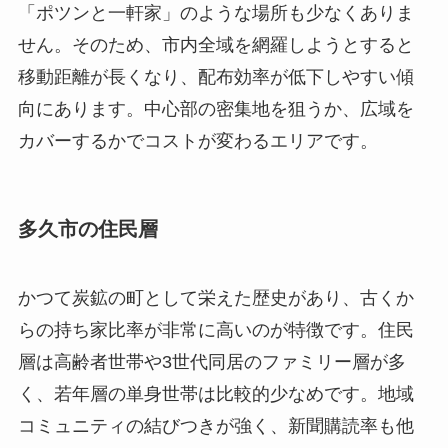
「ポツンと一軒家」のような場所も少なくありま
せん。そのため、市内全域を網羅しようとすると
移動距離が長くなり、配布効率が低下しやすい傾
向にあります。中心部の密集地を狙うか、広域を
カバーするかでコストが変わるエリアです。
多久市の住民層
かつて炭鉱の町として栄えた歴史があり、古くか
らの持ち家比率が非常に高いのが特徴です。住民
層は高齢者世帯や3世代同居のファミリー層が多
く、若年層の単身世帯は比較的少なめです。地域
コミュニティの結びつきが強く、新聞購読率も他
☆ ☆ ☆ ☆ ☆
Could you print the lines of the records above from the one containing "せん。そのため、市内全域を網羅しようとすると" through the last, exactly and with no additions?

◆ FINISHED EXERCISE
せん。そのため、市内全域を網羅しようとすると
移動距離が長くなり、配布効率が低下しやすい傾
向にあります。中心部の密集地を狙うか、広域を
カバーするかでコストが変わるエリアです。
多久市の住民層
かつて炭鉱の町として栄えた歴史があり、古くか
らの持ち家比率が非常に高いのが特徴です。住民
層は高齢者世帯や3世代同居のファミリー層が多
く、若年層の単身世帯は比較的少なめです。地域
コミュニティの結びつきが強く、新聞購読率も他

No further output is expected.